Migratory ducks and geese have long been a sporting quarry and in the past many were exploited on a commercial scale. However, the management of migratory species does present a unique set of problems, as they often breed outside Britain and Europe. Their management therefore has to be subject to international agreement.
However, this should not mean that their populations cannot be exploited on a sustainable basis. Indeed, wildfowl shooting can help to recompense farmers for the economic damage caused by some wintering flocks of these birds. Wildfowl shooting also provides an incentive to retain, create and improve breeding and wintering areas for waterbirds and other wetland species.
The Game & Wildfowl Conservation Trust believes that, where possible, wildfowling should be allowed to continue and in some cases, where populations have recovered from low numbers, we believe the shooting season of some species should be restored. We endorse the Codes of Practice developed for wildfowlers by the British Association for Shooting and Conservation.

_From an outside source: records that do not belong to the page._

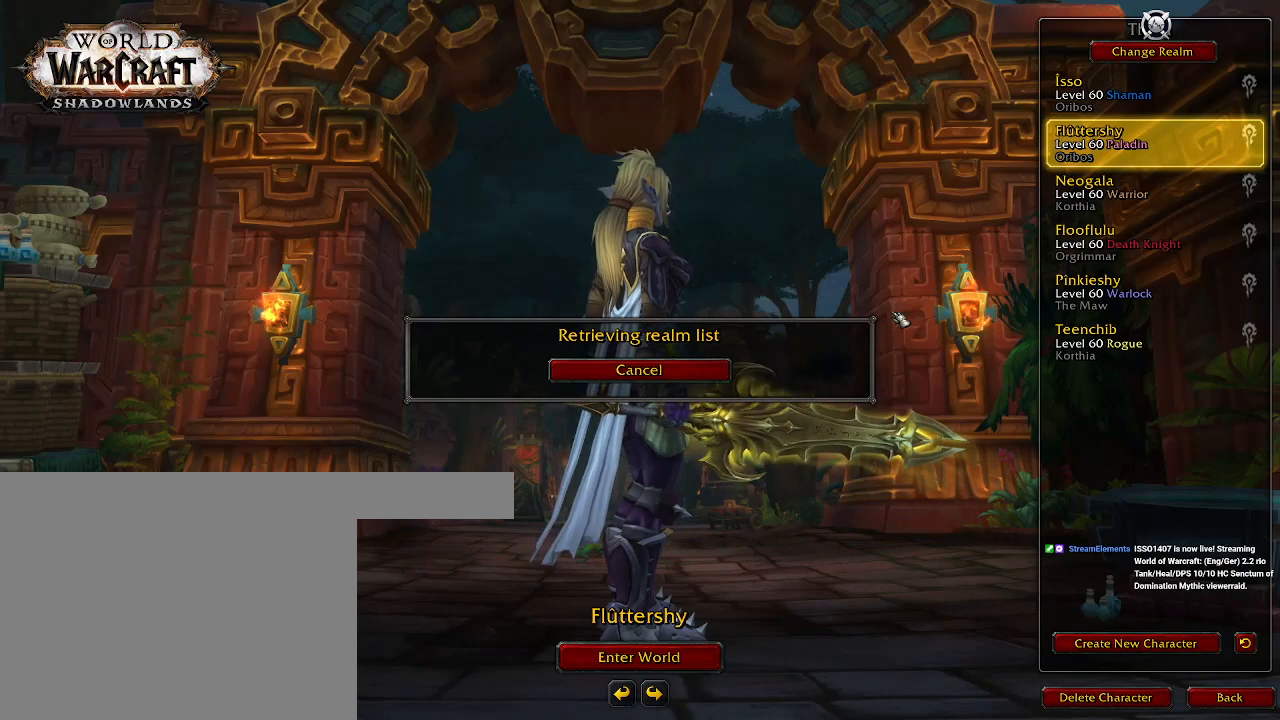
{"keys": [], "mouse": [], "events": []}
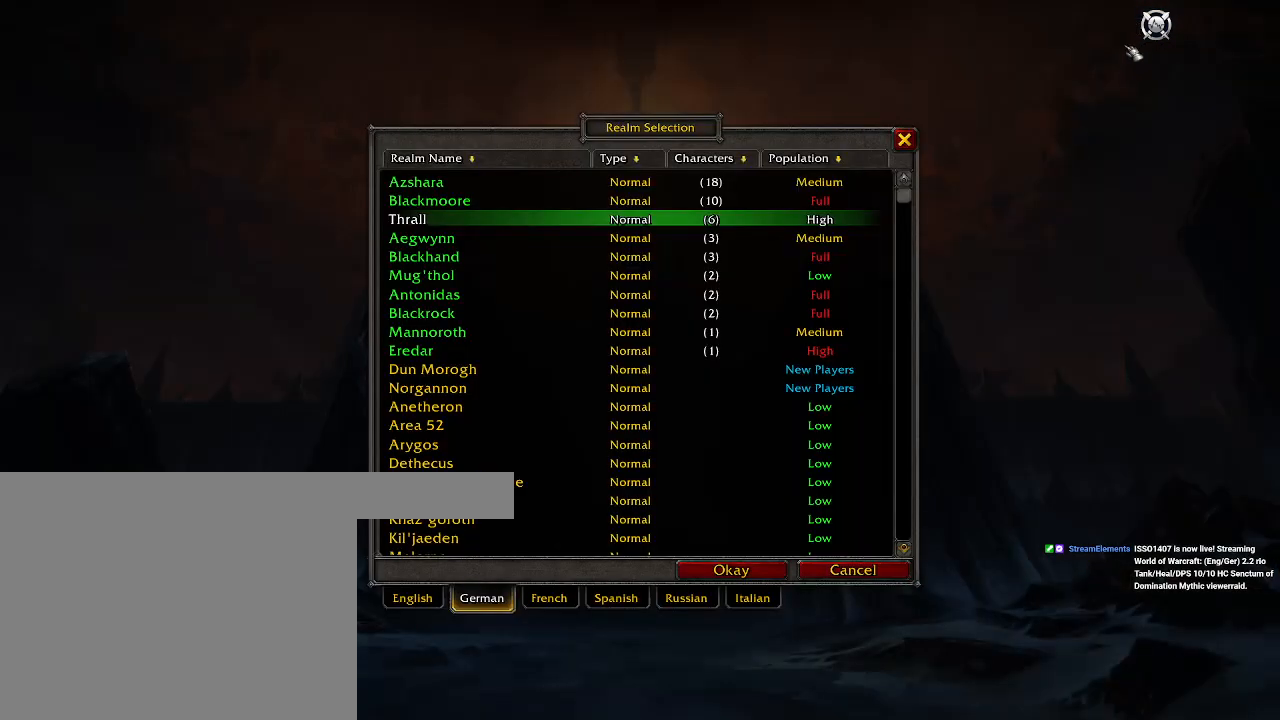
{"keys": [], "mouse": [], "events": []}
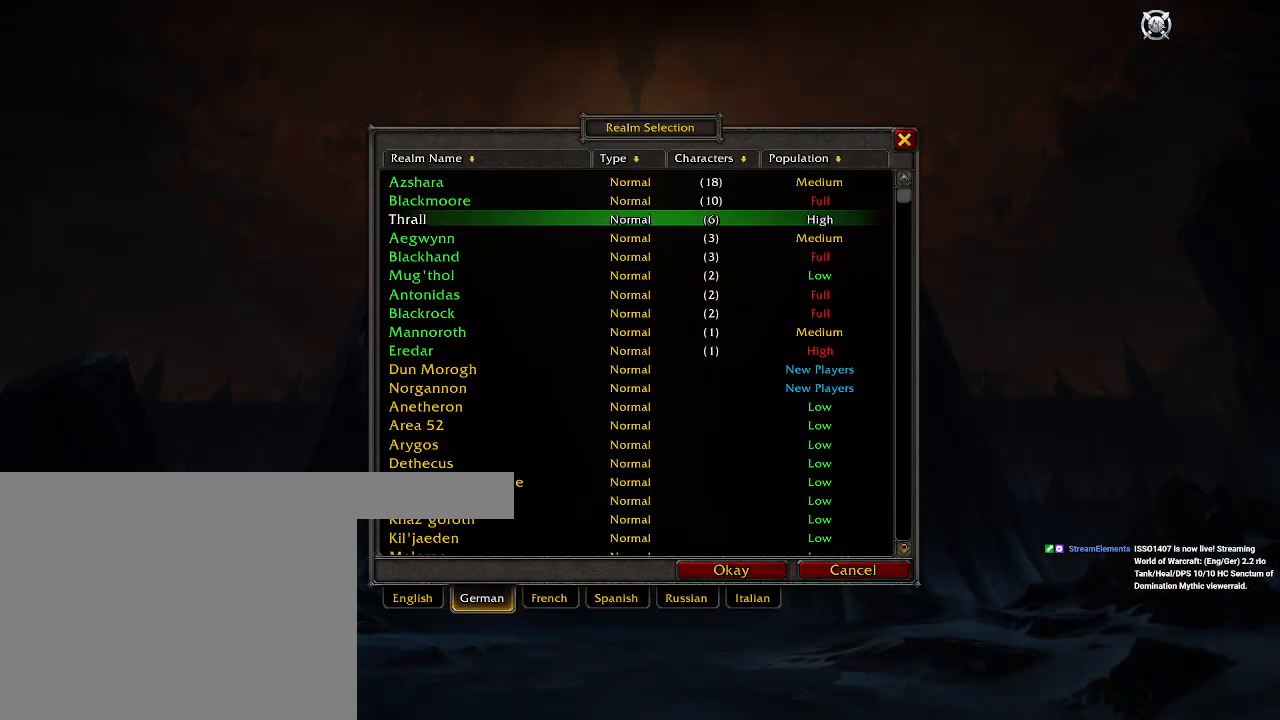
{"keys": [], "mouse": [], "events": [[83, "mouse_left", "down"], [150, "mouse_left", "up"]]}
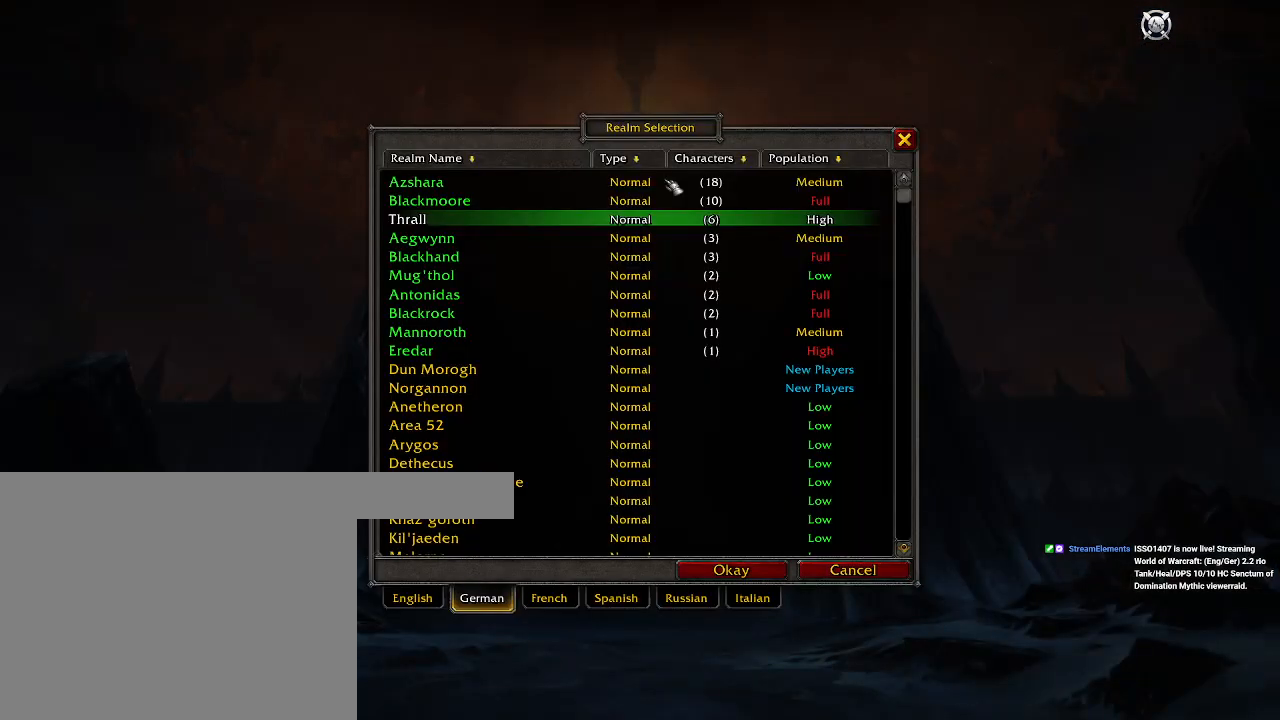
{"keys": [], "mouse": []}
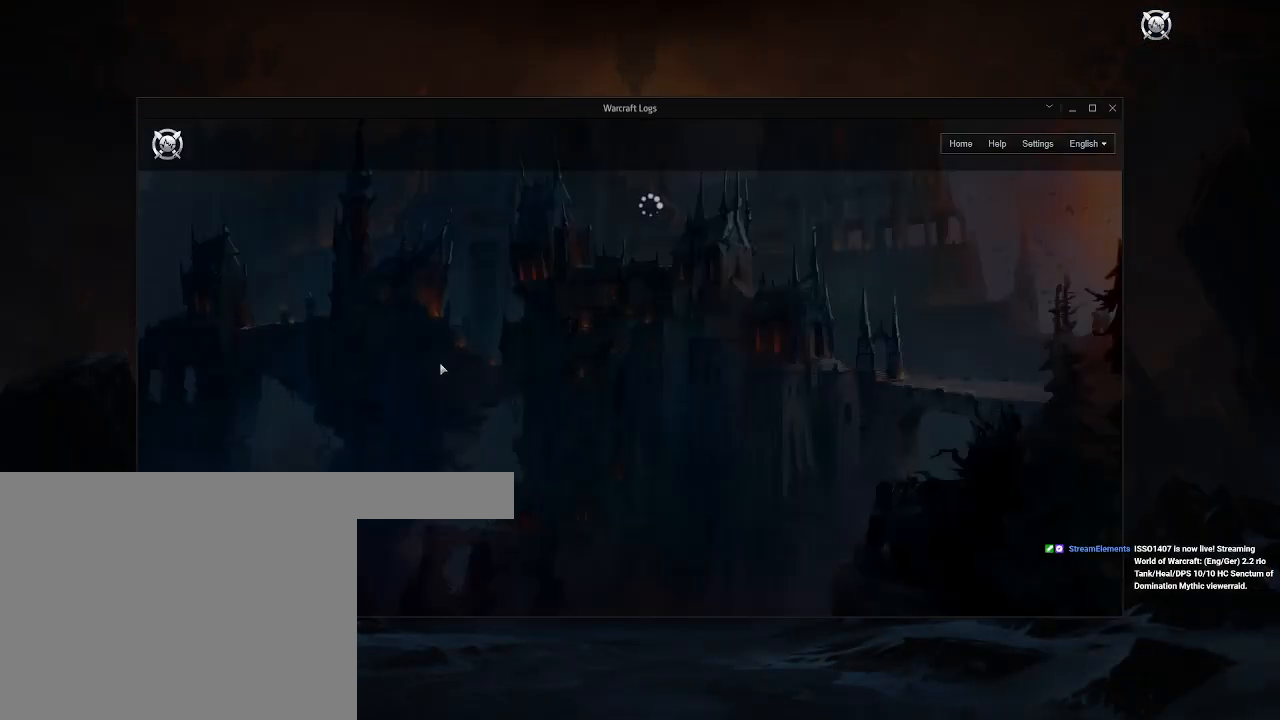
{"keys": [], "mouse": [], "events": []}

The bulk of Britain's ducks breed in the far north, and western Europe serves mostly as a wintering area for these populations. In spite of the fact that agricultural land continues to be drained, and ditches and small wetlands continue to be lost, waterfowl as a group have generally fared well in western Europe since the Second World War.
Gravel workings and reservoirs have helped to compensate for the wetland loss and, although there have been shifts in the numbers and range of some species, none has experienced a decline severe enough to cause real concern.
Management of a group like the ducks is, however, inherently more difficult than the gamebirds. Since most species except mallard are migratory, the birds that breed on a landowner's waters in spring and summer and those that are resident in winter during the shooting season are unlikely to be the same. Thus it is entirely appropriate that ducks as a group need to be monitored and conserved on a regional and international basis.
However, owners of wetlands, whether they be private individuals, companies or public bodies, ultimately bear the responsibility for providing the right habitats for waterfowl.
Over the last 40 years geese and swans have flourished and some population increases have been enormous; this includes species such as the native brent, as well as the non-native Canada goose. There are many reasons for this, but species protection and agricultural change are probably the main ones.
Indeed, the conservation and sporting organisations of the 1950s (then the Nature Conservancy, the Wildfowl Trust and the Wildfowlers' Association of Great Britain and Ireland) can take a large measure of the credit for the successful outcome of their joint conservation efforts, as well as for establishing an increasingly comprehensive counting scheme for monitoring winter numbers.